» **REQUIRED WORK**:
Print out the entire listing verbatim.

GIVEN INFORMATION Block Start

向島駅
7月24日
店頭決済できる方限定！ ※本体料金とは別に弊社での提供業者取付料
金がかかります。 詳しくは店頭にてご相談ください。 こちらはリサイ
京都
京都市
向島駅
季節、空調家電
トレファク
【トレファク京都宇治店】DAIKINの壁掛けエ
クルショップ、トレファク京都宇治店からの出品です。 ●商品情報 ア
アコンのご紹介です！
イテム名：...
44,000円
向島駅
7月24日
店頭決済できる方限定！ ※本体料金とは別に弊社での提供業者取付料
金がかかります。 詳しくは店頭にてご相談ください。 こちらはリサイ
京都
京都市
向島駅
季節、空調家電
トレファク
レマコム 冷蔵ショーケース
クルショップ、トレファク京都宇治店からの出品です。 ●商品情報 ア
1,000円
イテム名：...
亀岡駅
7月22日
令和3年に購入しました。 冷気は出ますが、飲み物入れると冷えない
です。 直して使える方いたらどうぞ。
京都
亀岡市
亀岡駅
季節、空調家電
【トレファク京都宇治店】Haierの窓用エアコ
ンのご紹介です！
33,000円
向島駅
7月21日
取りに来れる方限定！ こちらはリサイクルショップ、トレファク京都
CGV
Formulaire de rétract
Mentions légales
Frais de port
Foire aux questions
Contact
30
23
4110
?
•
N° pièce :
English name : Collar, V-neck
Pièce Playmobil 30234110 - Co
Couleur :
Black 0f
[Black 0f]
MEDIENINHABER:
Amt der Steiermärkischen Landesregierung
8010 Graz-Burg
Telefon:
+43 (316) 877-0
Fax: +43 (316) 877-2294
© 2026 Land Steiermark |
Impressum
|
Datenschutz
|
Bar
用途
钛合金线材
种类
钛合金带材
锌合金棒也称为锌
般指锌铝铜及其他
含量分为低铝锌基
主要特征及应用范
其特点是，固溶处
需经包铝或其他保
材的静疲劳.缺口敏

GIVEN INFORMATION Block End

» **EXPECTED ANSWER**:
向島駅
7月24日
店頭決済できる方限定！ ※本体料金とは別に弊社での提供業者取付料
金がかかります。 詳しくは店頭にてご相談ください。 こちらはリサイ
京都
京都市
向島駅
季節、空調家電
トレファク
【トレファク京都宇治店】DAIKINの壁掛けエ
クルショップ、トレファク京都宇治店からの出品です。 ●商品情報 ア
アコンのご紹介です！
イテム名：...
44,000円
向島駅
7月24日
店頭決済できる方限定！ ※本体料金とは別に弊社での提供業者取付料
金がかかります。 詳しくは店頭にてご相談ください。 こちらはリサイ
京都
京都市
向島駅
季節、空調家電
トレファク
レマコム 冷蔵ショーケース
クルショップ、トレファク京都宇治店からの出品です。 ●商品情報 ア
1,000円
イテム名：...
亀岡駅
7月22日
令和3年に購入しました。 冷気は出ますが、飲み物入れると冷えない
です。 直して使える方いたらどうぞ。
京都
亀岡市
亀岡駅
季節、空調家電
【トレファク京都宇治店】Haierの窓用エアコ
ンのご紹介です！
33,000円
向島駅
7月21日
取りに来れる方限定！ こちらはリサイクルショップ、トレファク京都
CGV
Formulaire de rétract
Mentions légales
Frais de port
Foire aux questions
Contact
30
23
4110
?
•
N° pièce :
English name : Collar, V-neck
Pièce Playmobil 30234110 - Co
Couleur :
Black 0f
[Black 0f]
MEDIENINHABER:
Amt der Steiermärkischen Landesregierung
8010 Graz-Burg
Telefon:
+43 (316) 877-0
Fax: +43 (316) 877-2294
© 2026 Land Steiermark |
Impressum
|
Datenschutz
|
Bar
用途
钛合金线材
种类
钛合金带材
锌合金棒也称为锌
般指锌铝铜及其他
含量分为低铝锌基
主要特征及应用范
其特点是，固溶处
需经包铝或其他保
材的静疲劳.缺口敏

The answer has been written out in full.